Contam com a prescrição de seus próprios crimes.
De seus plenários, só pensam em fazer leis contra o interesse do eleitor.
Querem prender juízes e procuradores e legalizar o roubo do dinheiro dos nossos impostos, através de uma indecente anistia ao caixa 2.
O Planalto resolveu que a prioridade do Brasil é a PEC do teto dos gastos.
É fake. Uma peça de marketing, insisto.
O governo quer é usar essa emenda para mostrar algum serviço, quando sabe, tanto quanto nós, que a reforma estrutural de que o País precisa atende pelo nome de Lava Jato.
Alguém me perguntou numa das redes sociais por que eu classifico a PEC como sendo uma peça de marketing.
Explico: já temos a lei da responsabilidade fiscal que não é cumprida.
Acabamos de sair do governo Dilma, que cansou de emitir título da dívida pública para que o BNDES financiasse a roubalheira da propina a empresas escolhidas a dedo.
De nada adianta uma “reforma da Previdência” enquanto o País não reformar seu gigantesco problema de “estrutura”: o ralo pelo qual se esvai cronicamente a receita dos impostos, que deveria ser equilibrada com os gastos oficiais.
Não há corte ou limitação de gastos que se ajuste à ganância da organização criminosa que mina a receita de empresas e bancos estatais, autarquias, agências reguladoras, ministérios, secretarias estaduais, municipais e respectivos poderes executivos.

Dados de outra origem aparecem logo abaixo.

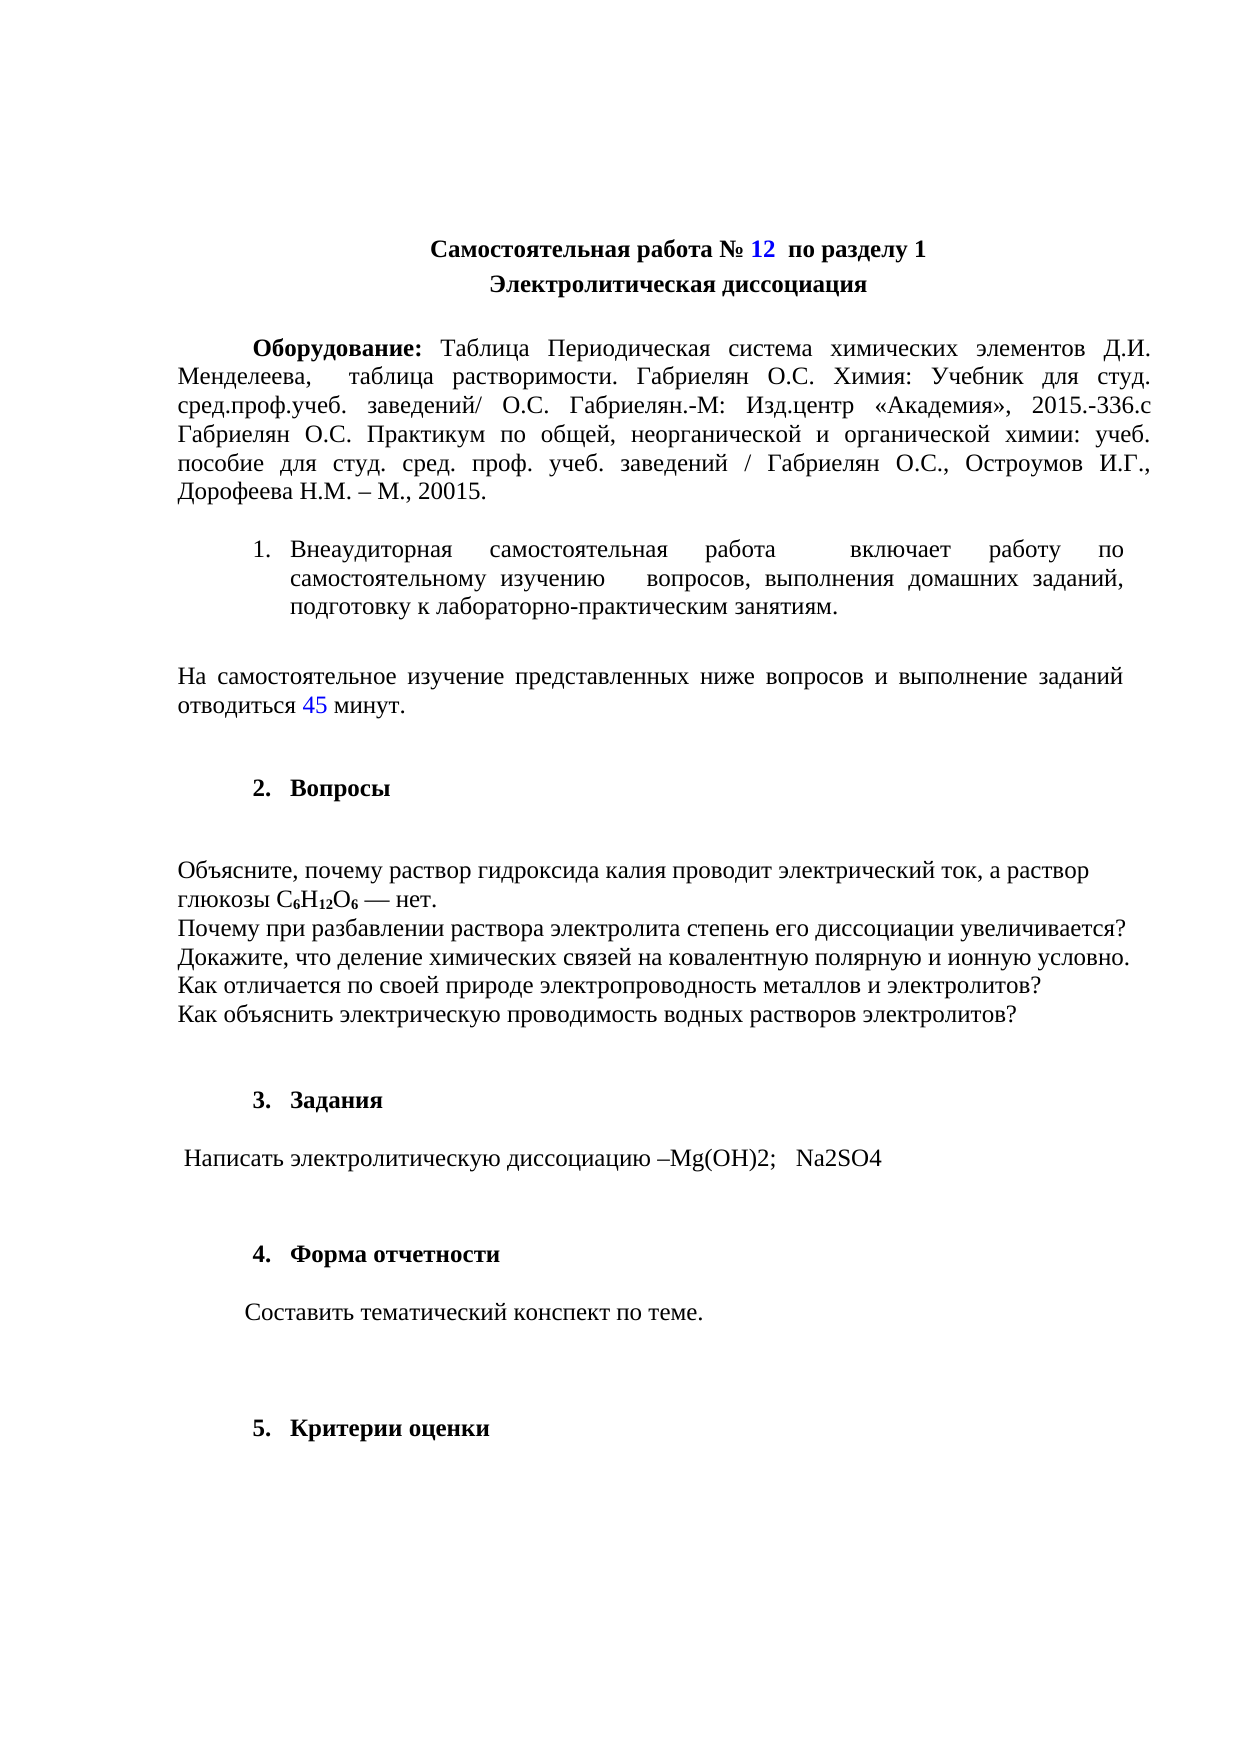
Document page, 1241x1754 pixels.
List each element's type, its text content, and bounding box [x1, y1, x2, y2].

list Внеаудиторная самостоятельная работа включает работу по самостоятельному изучению вопросов, выполнения домашних заданий, подготовку к лабораторно-практическим занятиям. [252, 534, 1124, 620]
list Критерии оценки [252, 1413, 1152, 1442]
text Составить тематический конспект по теме. [244, 1297, 1152, 1326]
subtitle Электролитическая диссоциация [244, 269, 1112, 298]
list Задания [252, 1085, 1152, 1114]
text Оборудование: Таблица Периодическая система химических элементов Д.И. Менделеева, таблица растворимости. Габриелян О.С. Химия: Учебник для студ. сред.проф.учеб. заведений/ О.С. Габриелян.-М: Изд.центр «Академия», 2015.-336.с Габриелян О.С. Практикум по общей, неорганической и органической химии: учеб. пособие для студ. сред. проф. учеб. заведений / Габриелян О.С., Остроумов И.Г., Дорофеева Н.М. – М., 20015. [177, 333, 1152, 505]
text Написать электролитическую диссоциацию –Mg(OH)2; Na2SO4 [177, 1143, 1152, 1172]
subtitle Самостоятельная работа № 12 по разделу 1 [244, 234, 1112, 263]
list Вопросы [252, 773, 1152, 801]
text Объясните, почему раствор гидроксида калия проводит электрический ток, а раствор глюкозы С6Н12O6 — нет. [177, 855, 1152, 913]
list Форма отчетности [252, 1239, 1152, 1268]
text Как объяснить электрическую проводимость водных растворов электролитов? [177, 999, 1152, 1028]
text Как отличается по своей природе электропроводность металлов и электролитов? [177, 970, 1152, 999]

O Brasil precisa investir mais – e não menos! – em educação, saúde, segurança, irrigação, transporte.
Mas não sobra dinheiro para isso, porque se rouba a céu aberto.
Enquanto os políticos que seguem ignorando a tragédia hídrica do Nordeste ou a violência no Sudeste
continuarem a se reeleger, não vai ter jeito.
Eles continuarão a inventar leis que os protegem da mais brava força tarefa anti corrupção a que já assistimos.
E nós vamos seguir assim – aos trancos e barrancos.
A poderosa arma de cada cidadão continua sendo a urna.
Sem democracia, como já vimos em nossa história recente, tudo piora. E muito.
A Lava Jato precisa agora, mais do que nunca, da opinião pública a seu lado.
É a nossa única saída.
Que o exemplo da seca no Nordeste nos ajude nessa reflexão.